** The input follows **

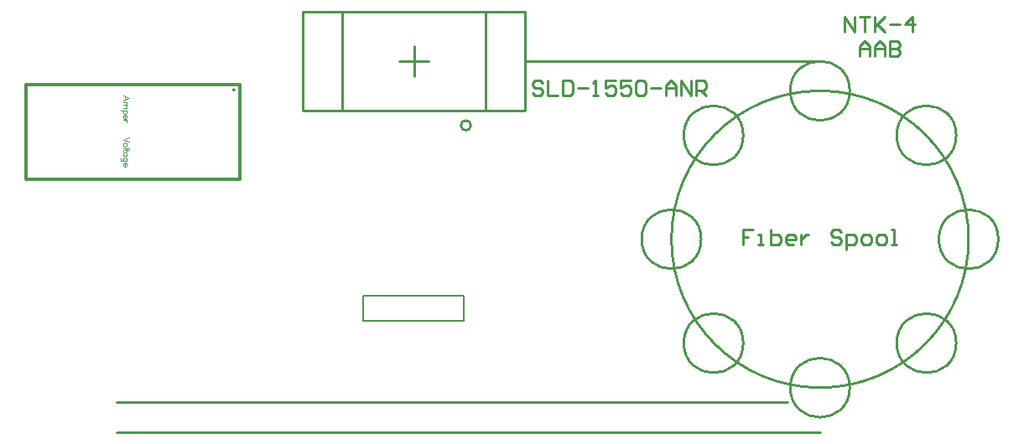
<source format=gto>
G04*
G04 #@! TF.GenerationSoftware,Altium Limited,Altium Designer,18.0.9 (584)*
G04*
G04 Layer_Color=65535*
%FSLAX43Y43*%
%MOMM*%
G71*
G01*
G75*
%ADD10C,0.254*%
%ADD11C,0.300*%
%ADD12C,0.200*%
%ADD13C,0.100*%
D10*
X44750Y40500D02*
G03*
X44750Y40500I-500J0D01*
G01*
X20920Y44108D02*
G03*
X20920Y44108I-92J0D01*
G01*
X98000Y29000D02*
G03*
X98000Y29000I-3000J0D01*
G01*
X93750Y39500D02*
G03*
X93750Y39500I-3000J0D01*
G01*
X83000Y44000D02*
G03*
X83000Y44000I-3000J0D01*
G01*
X72250Y39500D02*
G03*
X72250Y39500I-3000J0D01*
G01*
X68000Y29000D02*
G03*
X68000Y29000I-3000J0D01*
G01*
X93750Y18500D02*
G03*
X93750Y18500I-3000J0D01*
G01*
X83000Y14000D02*
G03*
X83000Y14000I-3000J0D01*
G01*
X72250Y18500D02*
G03*
X72250Y18500I-3000J0D01*
G01*
X95000Y29000D02*
G03*
X95000Y29000I-15000J0D01*
G01*
X31750Y42000D02*
Y52000D01*
X46250Y42000D02*
Y52000D01*
X27750Y42000D02*
Y52000D01*
X50250D01*
X27750Y42000D02*
X50250D01*
Y52000D01*
X9000Y12500D02*
X76750D01*
X9000Y9500D02*
X80000D01*
X50250Y47000D02*
X80000Y47000D01*
X37500Y47000D02*
X40500D01*
X39000Y45500D02*
Y48500D01*
X73271Y30016D02*
X72256D01*
Y29254D01*
X72763D01*
X72256D01*
Y28492D01*
X73779D02*
X74287D01*
X74033D01*
Y29508D01*
X73779D01*
X75049Y30016D02*
Y28492D01*
X75810D01*
X76064Y28746D01*
Y29000D01*
Y29254D01*
X75810Y29508D01*
X75049D01*
X77334Y28492D02*
X76826D01*
X76572Y28746D01*
Y29254D01*
X76826Y29508D01*
X77334D01*
X77588Y29254D01*
Y29000D01*
X76572D01*
X78096Y29508D02*
Y28492D01*
Y29000D01*
X78350Y29254D01*
X78603Y29508D01*
X78857D01*
X82158Y29762D02*
X81904Y30016D01*
X81397D01*
X81143Y29762D01*
Y29508D01*
X81397Y29254D01*
X81904D01*
X82158Y29000D01*
Y28746D01*
X81904Y28492D01*
X81397D01*
X81143Y28746D01*
X82666Y27984D02*
Y29508D01*
X83428D01*
X83682Y29254D01*
Y28746D01*
X83428Y28492D01*
X82666D01*
X84444D02*
X84951D01*
X85205Y28746D01*
Y29254D01*
X84951Y29508D01*
X84444D01*
X84190Y29254D01*
Y28746D01*
X84444Y28492D01*
X85967D02*
X86475D01*
X86729Y28746D01*
Y29254D01*
X86475Y29508D01*
X85967D01*
X85713Y29254D01*
Y28746D01*
X85967Y28492D01*
X87237D02*
X87744D01*
X87491D01*
Y30016D01*
X87237D01*
X52016Y44770D02*
X51762Y45024D01*
X51254D01*
X51000Y44770D01*
Y44516D01*
X51254Y44262D01*
X51762D01*
X52016Y44008D01*
Y43754D01*
X51762Y43500D01*
X51254D01*
X51000Y43754D01*
X52524Y45024D02*
Y43500D01*
X53539D01*
X54047Y45024D02*
Y43500D01*
X54809D01*
X55063Y43754D01*
Y44770D01*
X54809Y45024D01*
X54047D01*
X55571Y44262D02*
X56586D01*
X57094Y43500D02*
X57602D01*
X57348D01*
Y45024D01*
X57094Y44770D01*
X59379Y45024D02*
X58364D01*
Y44262D01*
X58871Y44516D01*
X59125D01*
X59379Y44262D01*
Y43754D01*
X59125Y43500D01*
X58618D01*
X58364Y43754D01*
X60903Y45024D02*
X59887D01*
Y44262D01*
X60395Y44516D01*
X60649D01*
X60903Y44262D01*
Y43754D01*
X60649Y43500D01*
X60141D01*
X59887Y43754D01*
X61411Y44770D02*
X61665Y45024D01*
X62172D01*
X62426Y44770D01*
Y43754D01*
X62172Y43500D01*
X61665D01*
X61411Y43754D01*
Y44770D01*
X62934Y44262D02*
X63950D01*
X64458Y43500D02*
Y44516D01*
X64965Y45024D01*
X65473Y44516D01*
Y43500D01*
Y44262D01*
X64458D01*
X65981Y43500D02*
Y45024D01*
X66997Y43500D01*
Y45024D01*
X67505Y43500D02*
Y45024D01*
X68266D01*
X68520Y44770D01*
Y44262D01*
X68266Y44008D01*
X67505D01*
X68012D02*
X68520Y43500D01*
X82500Y50000D02*
Y51524D01*
X83516Y50000D01*
Y51524D01*
X84024D02*
X85039D01*
X84531D01*
Y50000D01*
X85547Y51524D02*
Y50000D01*
Y50508D01*
X86563Y51524D01*
X85801Y50762D01*
X86563Y50000D01*
X87071Y50762D02*
X88086D01*
X89356Y50000D02*
Y51524D01*
X88594Y50762D01*
X89610D01*
X84000Y47500D02*
Y48516D01*
X84508Y49024D01*
X85016Y48516D01*
Y47500D01*
Y48262D01*
X84000D01*
X85524Y47500D02*
Y48516D01*
X86031Y49024D01*
X86539Y48516D01*
Y47500D01*
Y48262D01*
X85524D01*
X87047Y49024D02*
Y47500D01*
X87809D01*
X88063Y47754D01*
Y48008D01*
X87809Y48262D01*
X87047D01*
X87809D01*
X88063Y48516D01*
Y48770D01*
X87809Y49024D01*
X87047D01*
D11*
X-173Y44662D02*
X21417D01*
X-173Y35062D02*
X21417D01*
Y44662D01*
X-173Y35062D02*
Y44662D01*
D12*
X44070Y20730D02*
Y23270D01*
X33910Y20730D02*
X44070D01*
X33910Y23270D02*
X44070D01*
X33910Y20730D02*
Y23270D01*
D13*
X10248Y39304D02*
X9623Y39066D01*
X10248Y38828D02*
X9623Y39066D01*
X10040Y38599D02*
X10010Y38658D01*
X9950Y38718D01*
X9861Y38748D01*
X9802D01*
X9712Y38718D01*
X9653Y38658D01*
X9623Y38599D01*
Y38510D01*
X9653Y38450D01*
X9712Y38391D01*
X9802Y38361D01*
X9861D01*
X9950Y38391D01*
X10010Y38450D01*
X10040Y38510D01*
Y38599D01*
X10248Y38224D02*
X9623D01*
X10248Y38004D02*
X9742D01*
X9653Y37974D01*
X9623Y37914D01*
Y37855D01*
X10040Y38093D02*
Y37885D01*
Y37409D02*
X9623D01*
X9950D02*
X10010Y37468D01*
X10040Y37528D01*
Y37617D01*
X10010Y37676D01*
X9950Y37736D01*
X9861Y37766D01*
X9802D01*
X9712Y37736D01*
X9653Y37676D01*
X9623Y37617D01*
Y37528D01*
X9653Y37468D01*
X9712Y37409D01*
X10040Y36885D02*
X9563D01*
X9474Y36915D01*
X9444Y36944D01*
X9415Y37004D01*
Y37093D01*
X9444Y37153D01*
X9950Y36885D02*
X10010Y36944D01*
X10040Y37004D01*
Y37093D01*
X10010Y37153D01*
X9950Y37212D01*
X9861Y37242D01*
X9802D01*
X9712Y37212D01*
X9653Y37153D01*
X9623Y37093D01*
Y37004D01*
X9653Y36944D01*
X9712Y36885D01*
X9861Y36718D02*
Y36361D01*
X9921D01*
X9980Y36391D01*
X10010Y36421D01*
X10040Y36480D01*
Y36569D01*
X10010Y36629D01*
X9950Y36688D01*
X9861Y36718D01*
X9802D01*
X9712Y36688D01*
X9653Y36629D01*
X9623Y36569D01*
Y36480D01*
X9653Y36421D01*
X9712Y36361D01*
X9623Y43028D02*
X10248Y43266D01*
X9623Y43504D01*
X9831Y43415D02*
Y43117D01*
X10040Y42882D02*
X9623D01*
X9921D02*
X10010Y42793D01*
X10040Y42733D01*
Y42644D01*
X10010Y42585D01*
X9921Y42555D01*
X9623D01*
X9921D02*
X10010Y42466D01*
X10040Y42406D01*
Y42317D01*
X10010Y42257D01*
X9921Y42227D01*
X9623D01*
X10040Y42031D02*
X9415D01*
X9950D02*
X10010Y41972D01*
X10040Y41912D01*
Y41823D01*
X10010Y41763D01*
X9950Y41704D01*
X9861Y41674D01*
X9802D01*
X9712Y41704D01*
X9653Y41763D01*
X9623Y41823D01*
Y41912D01*
X9653Y41972D01*
X9712Y42031D01*
X9861Y41540D02*
Y41183D01*
X9921D01*
X9980Y41213D01*
X10010Y41243D01*
X10040Y41302D01*
Y41391D01*
X10010Y41451D01*
X9950Y41510D01*
X9861Y41540D01*
X9802D01*
X9712Y41510D01*
X9653Y41451D01*
X9623Y41391D01*
Y41302D01*
X9653Y41243D01*
X9712Y41183D01*
X10040Y41049D02*
X9623D01*
X9861D02*
X9950Y41019D01*
X10010Y40960D01*
X10040Y40900D01*
Y40811D01*
M02*

</source>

** End of The input **

Problem requirements
Return, word for word, the line containing "X9653Y41451D01*" and all lines after it through the last line of the records, and nothing else.

Answer space
X9653Y41451D01*
X9623Y41391D01*
Y41302D01*
X9653Y41243D01*
X9712Y41183D01*
X10040Y41049D02*
X9623D01*
X9861D02*
X9950Y41019D01*
X10010Y40960D01*
X10040Y40900D01*
Y40811D01*
M02*

</source>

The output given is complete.